Motivated by the idea that this effect might be replicated in an extra chromosome 21 in trisomic cells, Lawrence and colleagues Lisa Hall PhD, assistant professor of cell and developmental biology at UMMS and Jun Jiang, PhD, instructor of cell and developmental biology at UMMS, began a research project to insert the XIST gene into one chromosome 21 – supported by NIH funding for high-risk, high-impact work. They worked to do this in induced pluripotent stem cells derived from fibroblast cells donated by a Down syndrome patient because stem cells have the special capacity to form different cell types of the body. Their work showed that the large XIST gene could be inserted at a specified location in the chromosome using zinc finger nuclease (ZFN) technology, a key tool provided by collaborators at Sangamo BioSciences, Inc., a biotechnology company based in Richmond, California. Furthermore, RNA from the inserted XIST gene effectively repressed genes across the extra chromosome, returning gene expression levels to near normal levels and effectively silencing the chromosome.

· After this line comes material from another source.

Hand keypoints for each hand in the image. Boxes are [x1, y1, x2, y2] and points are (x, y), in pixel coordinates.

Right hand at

This finding opens multiple new avenues for translational scientists to study Down syndrome in ways not previously possible. Determining the underlying cell pathologies and gene pathways responsible for the syndrome has previously proven difficult, because of the complexity of the disorder and the normal genetic and epigenetic variation between people and cells. For example, some prior studies suggested that cell proliferation in Down syndrome patients may be impaired, but differences between people and cell lines made it difficult to conclude this definitively. By controlling expression of the XIST gene, Lawrence and colleagues were able to compare otherwise identical cultures of the Down syndrome cells, with and without expression of the extra chromosome. What they showed is that the Down syndrome cells have defects in cell proliferation and in neural cell differentiation, both of which are reversed by silencing one chromosome 21 by XIST.
“This highlights the potential of this new experimental model to study a host of different questions in different human cell-types, and in Down syndrome mouse models” said Lawrence. “We now have a powerful tool for identifying and studying the cellular pathologies and pathways impacted directly due to over-expression of chromosome 21.”

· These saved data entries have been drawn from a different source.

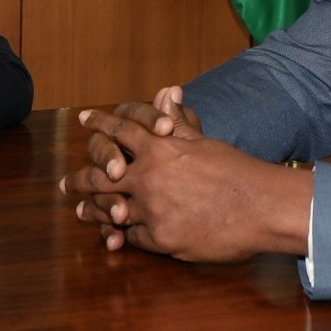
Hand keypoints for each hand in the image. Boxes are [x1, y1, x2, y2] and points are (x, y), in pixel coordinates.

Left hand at [62, 92, 311, 261]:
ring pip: (111, 210)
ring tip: (81, 211)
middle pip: (101, 176)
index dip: (99, 124)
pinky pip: (133, 237)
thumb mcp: (204, 142)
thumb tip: (166, 91)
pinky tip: (113, 236)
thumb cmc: (238, 171)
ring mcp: (152, 210)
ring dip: (94, 211)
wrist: (262, 207)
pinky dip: (121, 235)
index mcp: (159, 147)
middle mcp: (149, 177)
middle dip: (81, 179)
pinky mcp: (161, 239)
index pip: (119, 130)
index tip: (83, 120)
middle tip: (67, 183)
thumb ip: (178, 122)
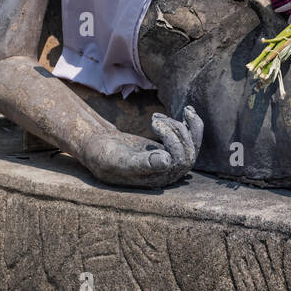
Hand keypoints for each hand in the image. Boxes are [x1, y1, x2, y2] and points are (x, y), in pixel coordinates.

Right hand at [81, 106, 203, 187]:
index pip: (181, 161)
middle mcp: (168, 174)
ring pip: (192, 145)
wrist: (99, 148)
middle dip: (175, 130)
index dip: (172, 138)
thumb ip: (142, 163)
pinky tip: (187, 109)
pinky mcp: (171, 150)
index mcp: (158, 180)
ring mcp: (171, 163)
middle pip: (189, 152)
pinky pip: (190, 139)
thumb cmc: (106, 156)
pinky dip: (192, 124)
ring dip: (181, 125)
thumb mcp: (120, 160)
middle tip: (154, 118)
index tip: (153, 122)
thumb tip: (168, 161)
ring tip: (158, 116)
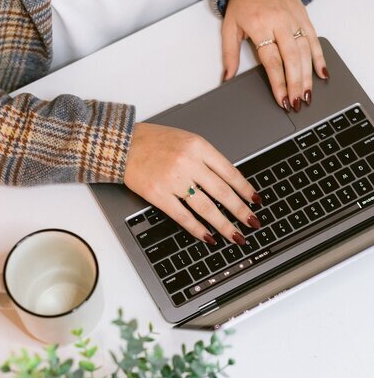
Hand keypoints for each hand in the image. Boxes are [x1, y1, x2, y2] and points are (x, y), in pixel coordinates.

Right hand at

“Dr. Lawrence has harnessed the power of a natural process to target abnormal gene expression in cells that have an aberrant number of chromosomes,” said Anthony Carter, PhD, of the National Institutes of Health’s National Institute of General Medical Sciences, which partly supported the study. “Her work provides a new tool that could yield novel insights into how genes are silenced on a chromosomal scale, and into the pathological processes associated with chromosome disorders such as Down syndrome.”
New discoveries made using this approach could one day identify new therapeutics for chromosome disorders like Down syndrome. “In the short term the correction of Down syndrome cells in culture accelerates the study of cell pathology and translational research into therapeutics, but also for the longer-term, potential development of “chromosome therapies”, which utilizes epigenetic strategies to regulate chromosomes, is now at least conceivable. Since therapeutic strategies for common chromosomal abnormalities like Down syndrome have received too little attention for too long, for the sake of millions of patients and their families across the US and the world, we ought to try. ” said Lawrence.
Lawrence and colleagues will now use this technology to test whether “chromosome therapy” can correct the pathologies seen in mouse models of Down syndrome.